> **INPUT RECORDS**
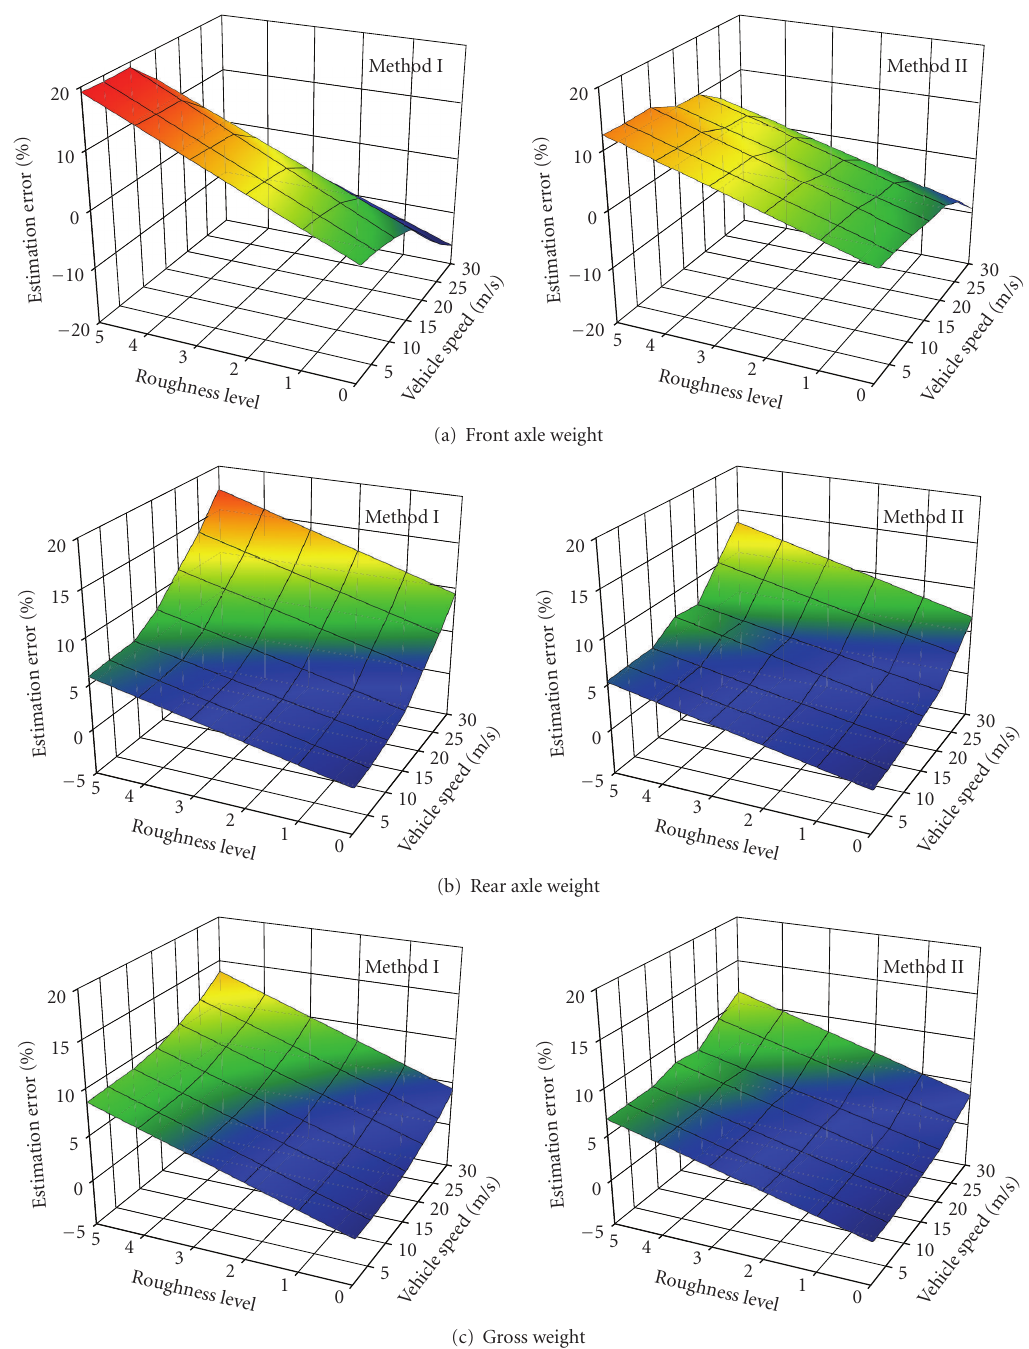
Figure 6: Estimation errors of axle weights under various roughness levels and vehicle speeds for (a) front axle weight, (b) rear axle weight, and (c) gross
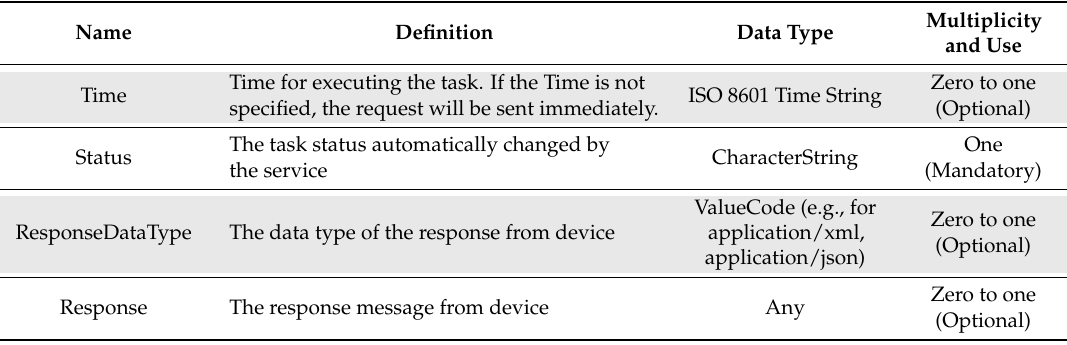
Table 10. Properties of the Task .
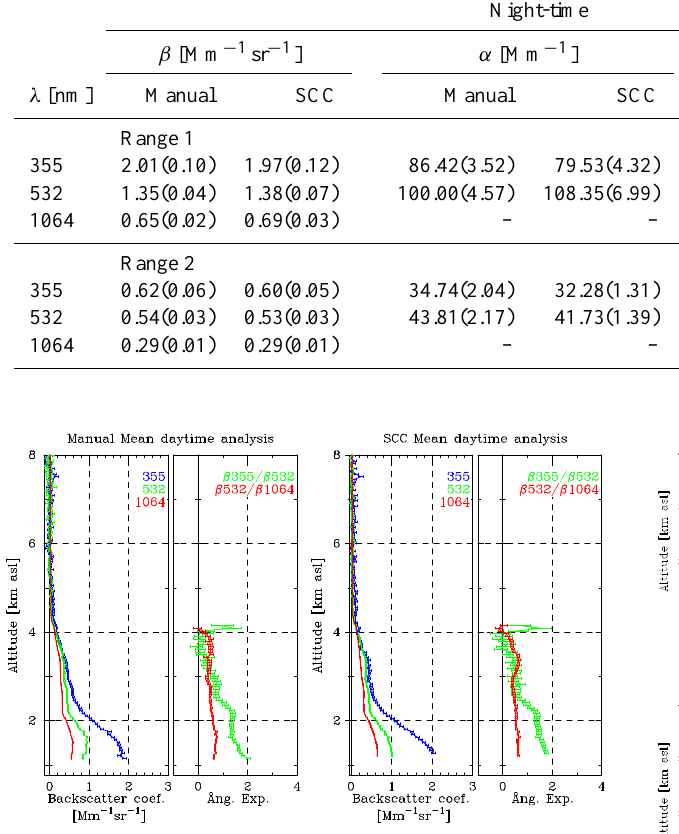
Figure 10. Mean daytime analysis comparison for the Potenza sta- tion (MUSA system). On the left the mean analysis obtained using the manual analysis is shown, while on the right the results obtained by the SCC are presented. Several measurement cases (see Table 2) have been analysed, and the corresponding backscatter profiles have been averaged (left two panels of each graph). The other panel of each graph shows the backscatter related Ångström exponents as calculated from the mean backscatter profiles.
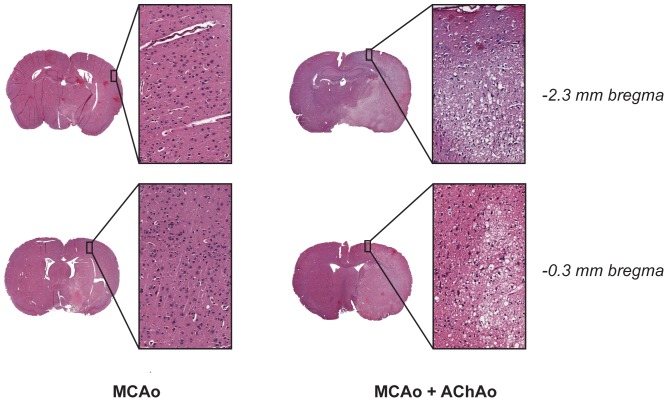
Histology sections from two pMCAo rats 24 h after stroke.Hemotoxylin-eosin stained coronal sections scanned at 20x objective. The animal with the MCAo + AChAo (right column) had prominent subcortical and cortical infarction (pyknotic, dark, shrunken nuclei: expanded regions-of-interest); the animal with MCAo alone (left column) had subcortical infarction, but no infarction within similar cortical locations.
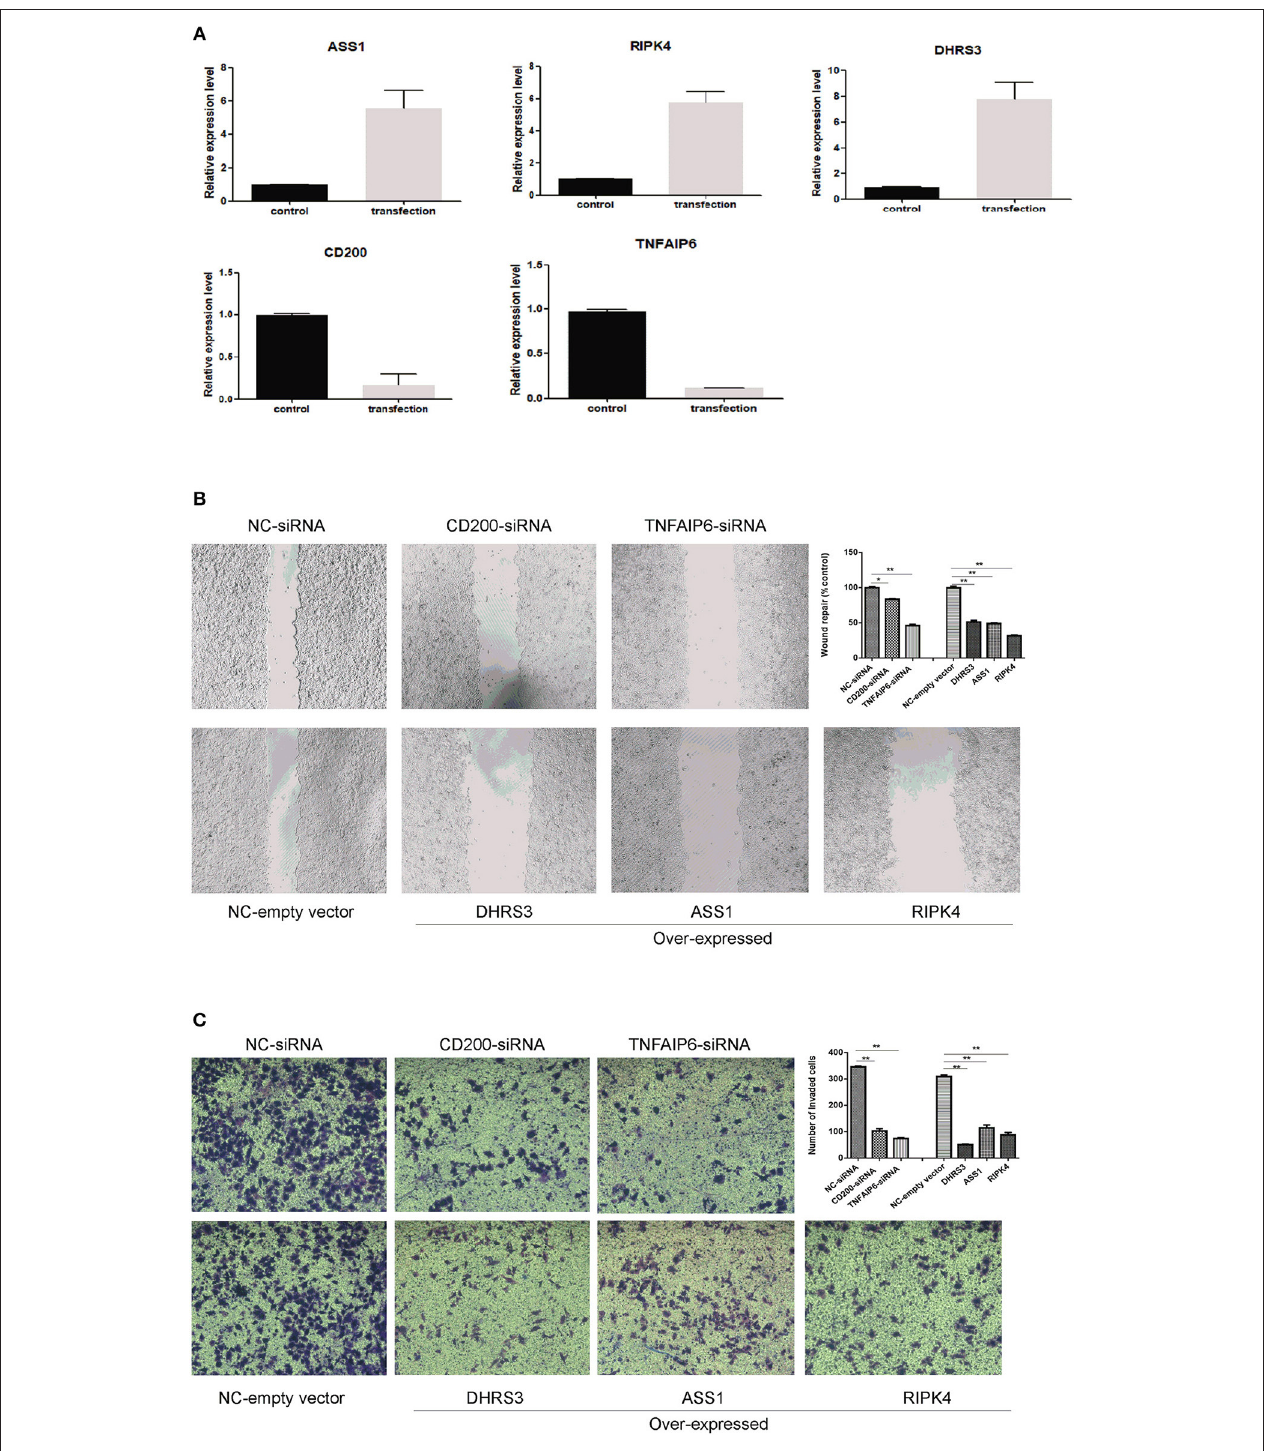
FIGURE 7 | Wound healing assay and transwell invasion assay. (A) RT-PCR analysis of selected gene expression in MCF-7 cells after knocking down and knocking-up treatment. (B) wound closure was shown at 48h post scratch (200 × ). Cell migration was assessed by recover of the scratch. The area of the wound was measured at the two time points in every group, and % reduction of initial scratch area was compared with control; and the results were expressed as percentage relative to the corresponding blank control. (C) Transwell invasion assay. MCF-7 cells penetrating the membrane were fixed and 0.1% crystal violet stained after 24h as described in experimental procedures, and cell number penetrating the membrane were counted for each group. * P < 0.05, ** P < 0.01. Data were the means of three measurements and the bars represented SD of the mean.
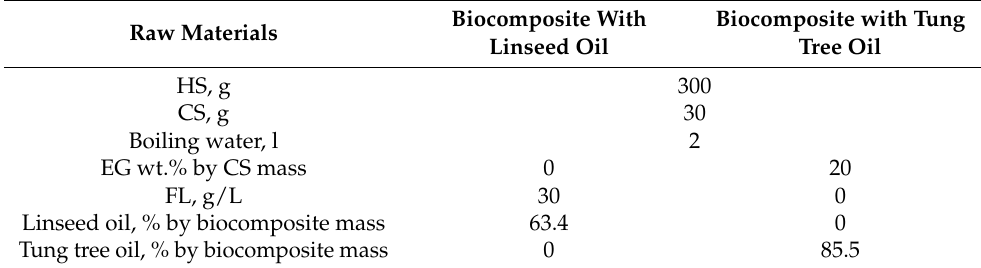
Table 1. Compositions of HS- and CS-based biocomposites. Raw Materials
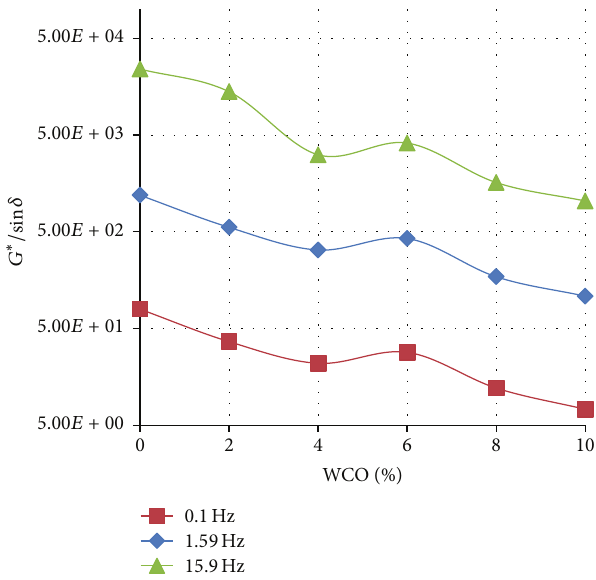
Figure 3: The variation of the fatigue cracking resistance parameter ( 𝐺 ∗ sin 𝛿 ) with increasing concentration of WCO in TLA:TPB (50 :50) at various oscillating frequencies at 60 ∘ C.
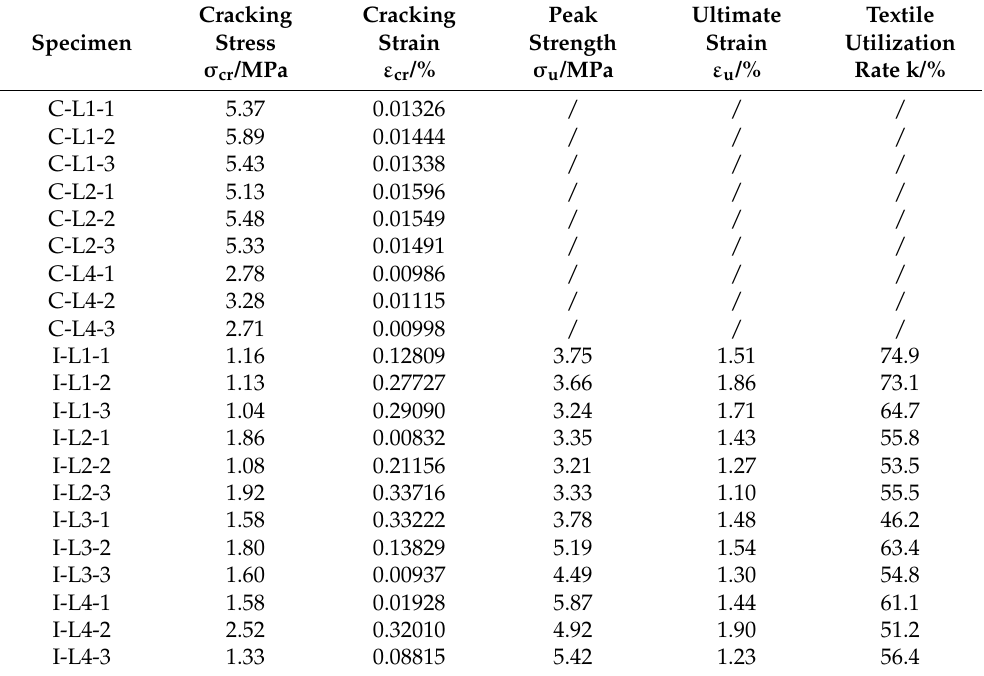
Table 3. Experimental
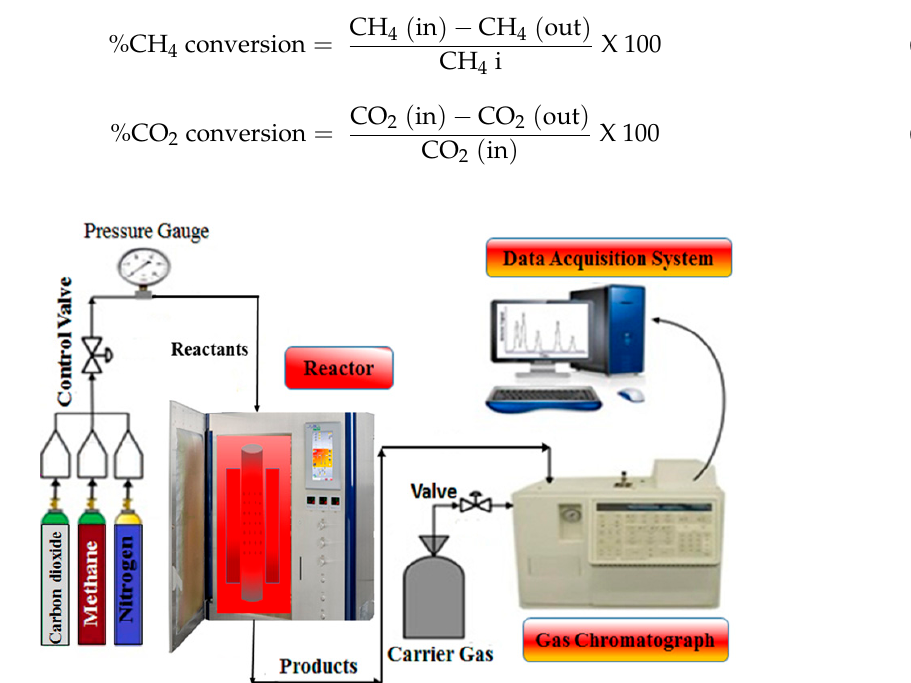
Figure 12. Schematic diagram of experimental setup for dry reforming of methane.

> **ABOUT THIS TASK**
The expected answer is an exact copy of the lines from the one containing "Table 1. Compositions" through the last line of the entries above, both included, without pictures.

> **TASK RESULT**
Table 1. Compositions of HS- and CS-based biocomposites. Raw Materials
Figure 3: The variation of the fatigue cracking resistance parameter ( 𝐺 ∗ sin 𝛿 ) with increasing concentration of WCO in TLA:TPB (50 :50) at various oscillating frequencies at 60 ∘ C.
Table 3. Experimental
Figure 12. Schematic diagram of experimental setup for dry reforming of methane.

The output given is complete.